[[ EXTRACTED ENTRIES, beginning ]]

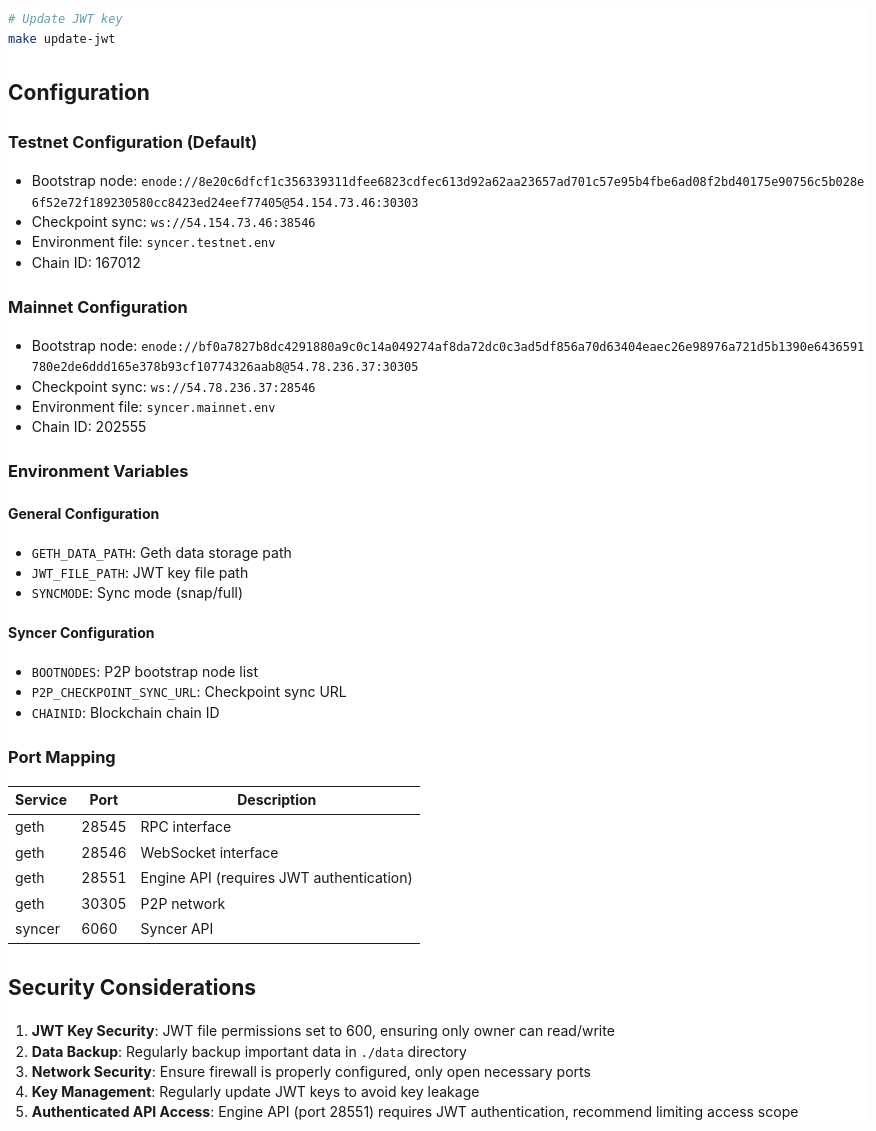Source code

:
 ```bash
# Update JWT key
make update-jwt
```

## Configuration

### Testnet Configuration (Default)
- Bootstrap node: `enode://8e20c6dfcf1c356339311dfee6823cdfec613d92a62aa23657ad701c57e95b4fbe6ad08f2bd40175e90756c5b028e6f52e72f189230580cc8423ed24eef77405@54.154.73.46:30303`
- Checkpoint sync: `ws://54.154.73.46:38546`
- Environment file: `syncer.testnet.env`
- Chain ID: 167012

### Mainnet Configuration
- Bootstrap node: `enode://bf0a7827b8dc4291880a9c0c14a049274af8da72dc0c3ad5df856a70d63404eaec26e98976a721d5b1390e6436591780e2de6ddd165e378b93cf10774326aab8@54.78.236.37:30305`
- Checkpoint sync: `ws://54.78.236.37:28546`
- Environment file: `syncer.mainnet.env`
- Chain ID: 202555

### Environment Variables

#### General Configuration
- `GETH_DATA_PATH`: Geth data storage path
- `JWT_FILE_PATH`: JWT key file path
- `SYNCMODE`: Sync mode (snap/full)

#### Syncer Configuration
- `BOOTNODES`: P2P bootstrap node list
- `P2P_CHECKPOINT_SYNC_URL`: Checkpoint sync URL
- `CHAINID`: Blockchain chain ID

### Port Mapping

| Service | Port | Description |
|---------|------|-------------|
| geth | 28545 | RPC interface |
| geth | 28546 | WebSocket interface |
| geth | 28551 | Engine API (requires JWT authentication) |
| geth | 30305 | P2P network |
| syncer | 6060 | Syncer API |

## Security Considerations

1. **JWT Key Security**: JWT file permissions set to 600, ensuring only owner can read/write
2. **Data Backup**: Regularly backup important data in `./data` directory
3. **Network Security**: Ensure firewall is properly configured, only open necessary ports
4. **Key Management**: Regularly update JWT keys to avoid key leakage
5. **Authenticated API Access**: Engine API (port 28551) requires JWT authentication, recommend limiting access scope
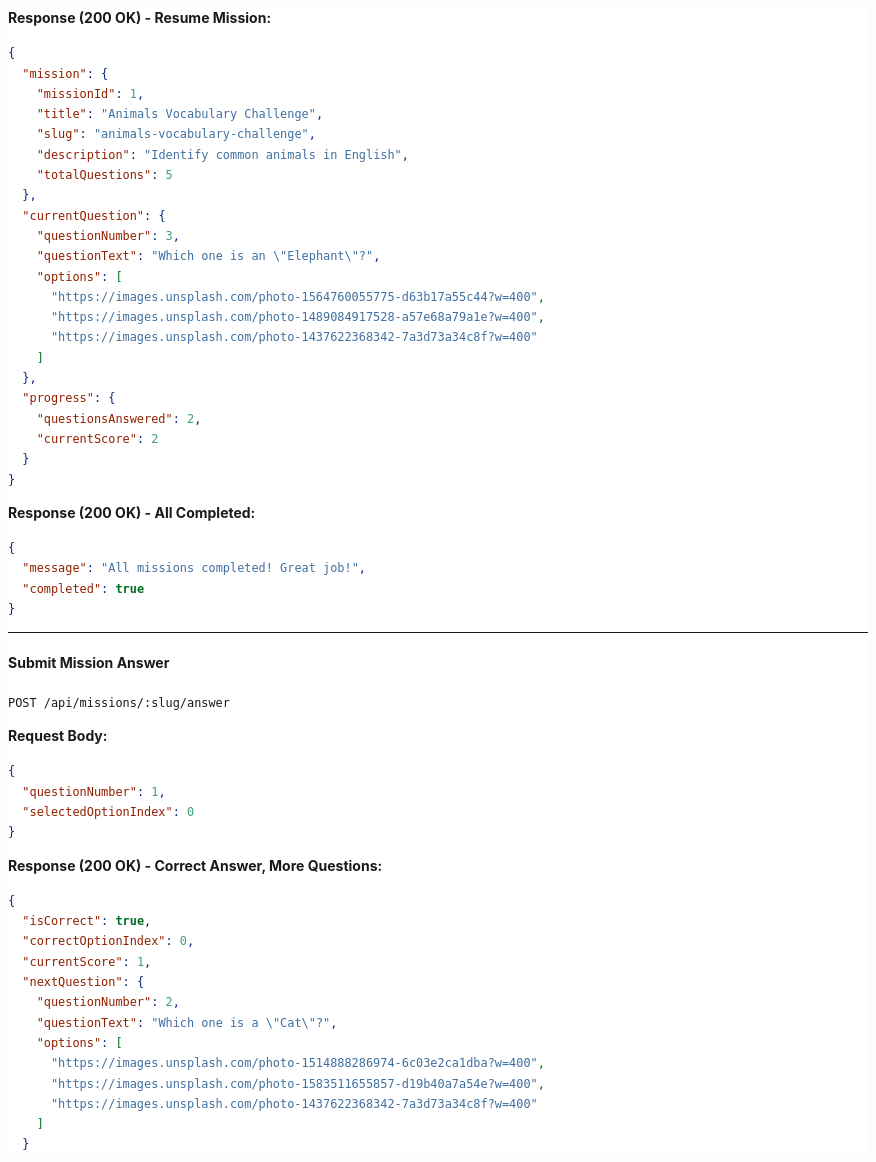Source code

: **Response (200 OK) - Resume Mission:**

```json
{
  "mission": {
    "missionId": 1,
    "title": "Animals Vocabulary Challenge",
    "slug": "animals-vocabulary-challenge",
    "description": "Identify common animals in English",
    "totalQuestions": 5
  },
  "currentQuestion": {
    "questionNumber": 3,
    "questionText": "Which one is an \"Elephant\"?",
    "options": [
      "https://images.unsplash.com/photo-1564760055775-d63b17a55c44?w=400",
      "https://images.unsplash.com/photo-1489084917528-a57e68a79a1e?w=400",
      "https://images.unsplash.com/photo-1437622368342-7a3d73a34c8f?w=400"
    ]
  },
  "progress": {
    "questionsAnswered": 2,
    "currentScore": 2
  }
}
```

**Response (200 OK) - All Completed:**

```json
{
  "message": "All missions completed! Great job!",
  "completed": true
}
```

---

#### Submit Mission Answer

```http
POST /api/missions/:slug/answer
```

**Request Body:**

```json
{
  "questionNumber": 1,
  "selectedOptionIndex": 0
}
```

**Response (200 OK) - Correct Answer, More Questions:**

```json
{
  "isCorrect": true,
  "correctOptionIndex": 0,
  "currentScore": 1,
  "nextQuestion": {
    "questionNumber": 2,
    "questionText": "Which one is a \"Cat\"?",
    "options": [
      "https://images.unsplash.com/photo-1514888286974-6c03e2ca1dba?w=400",
      "https://images.unsplash.com/photo-1583511655857-d19b40a7a54e?w=400",
      "https://images.unsplash.com/photo-1437622368342-7a3d73a34c8f?w=400"
    ]
  }
```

[[ EXTRACTED ENTRIES, end ]]

▸ **DIRECTIONS**
Return all of the records above exactly as written. Omit each picture.

▸ **YOUR RESPONSE**
Source code

:
 ```bash
# Update JWT key
make update-jwt
```

## Configuration

### Testnet Configuration (Default)
- Bootstrap node: `enode://8e20c6dfcf1c356339311dfee6823cdfec613d92a62aa23657ad701c57e95b4fbe6ad08f2bd40175e90756c5b028e6f52e72f189230580cc8423ed24eef77405@54.154.73.46:30303`
- Checkpoint sync: `ws://54.154.73.46:38546`
- Environment file: `syncer.testnet.env`
- Chain ID: 167012

### Mainnet Configuration
- Bootstrap node: `enode://bf0a7827b8dc4291880a9c0c14a049274af8da72dc0c3ad5df856a70d63404eaec26e98976a721d5b1390e6436591780e2de6ddd165e378b93cf10774326aab8@54.78.236.37:30305`
- Checkpoint sync: `ws://54.78.236.37:28546`
- Environment file: `syncer.mainnet.env`
- Chain ID: 202555

### Environment Variables

#### General Configuration
- `GETH_DATA_PATH`: Geth data storage path
- `JWT_FILE_PATH`: JWT key file path
- `SYNCMODE`: Sync mode (snap/full)

#### Syncer Configuration
- `BOOTNODES`: P2P bootstrap node list
- `P2P_CHECKPOINT_SYNC_URL`: Checkpoint sync URL
- `CHAINID`: Blockchain chain ID

### Port Mapping

| Service | Port | Description |
|---------|------|-------------|
| geth | 28545 | RPC interface |
| geth | 28546 | WebSocket interface |
| geth | 28551 | Engine API (requires JWT authentication) |
| geth | 30305 | P2P network |
| syncer | 6060 | Syncer API |

## Security Considerations

1. **JWT Key Security**: JWT file permissions set to 600, ensuring only owner can read/write
2. **Data Backup**: Regularly backup important data in `./data` directory
3. **Network Security**: Ensure firewall is properly configured, only open necessary ports
4. **Key Management**: Regularly update JWT keys to avoid key leakage
5. **Authenticated API Access**: Engine API (port 28551) requires JWT authentication, recommend limiting access scope
Source code

: **Response (200 OK) - Resume Mission:**

```json
{
  "mission": {
    "missionId": 1,
    "title": "Animals Vocabulary Challenge",
    "slug": "animals-vocabulary-challenge",
    "description": "Identify common animals in English",
    "totalQuestions": 5
  },
  "currentQuestion": {
    "questionNumber": 3,
    "questionText": "Which one is an \"Elephant\"?",
    "options": [
      "https://images.unsplash.com/photo-1564760055775-d63b17a55c44?w=400",
      "https://images.unsplash.com/photo-1489084917528-a57e68a79a1e?w=400",
      "https://images.unsplash.com/photo-1437622368342-7a3d73a34c8f?w=400"
    ]
  },
  "progress": {
    "questionsAnswered": 2,
    "currentScore": 2
  }
}
```

**Response (200 OK) - All Completed:**

```json
{
  "message": "All missions completed! Great job!",
  "completed": true
}
```

---

#### Submit Mission Answer

```http
POST /api/missions/:slug/answer
```

**Request Body:**

```json
{
  "questionNumber": 1,
  "selectedOptionIndex": 0
}
```

**Response (200 OK) - Correct Answer, More Questions:**

```json
{
  "isCorrect": true,
  "correctOptionIndex": 0,
  "currentScore": 1,
  "nextQuestion": {
    "questionNumber": 2,
    "questionText": "Which one is a \"Cat\"?",
    "options": [
      "https://images.unsplash.com/photo-1514888286974-6c03e2ca1dba?w=400",
      "https://images.unsplash.com/photo-1583511655857-d19b40a7a54e?w=400",
      "https://images.unsplash.com/photo-1437622368342-7a3d73a34c8f?w=400"
    ]
  }
```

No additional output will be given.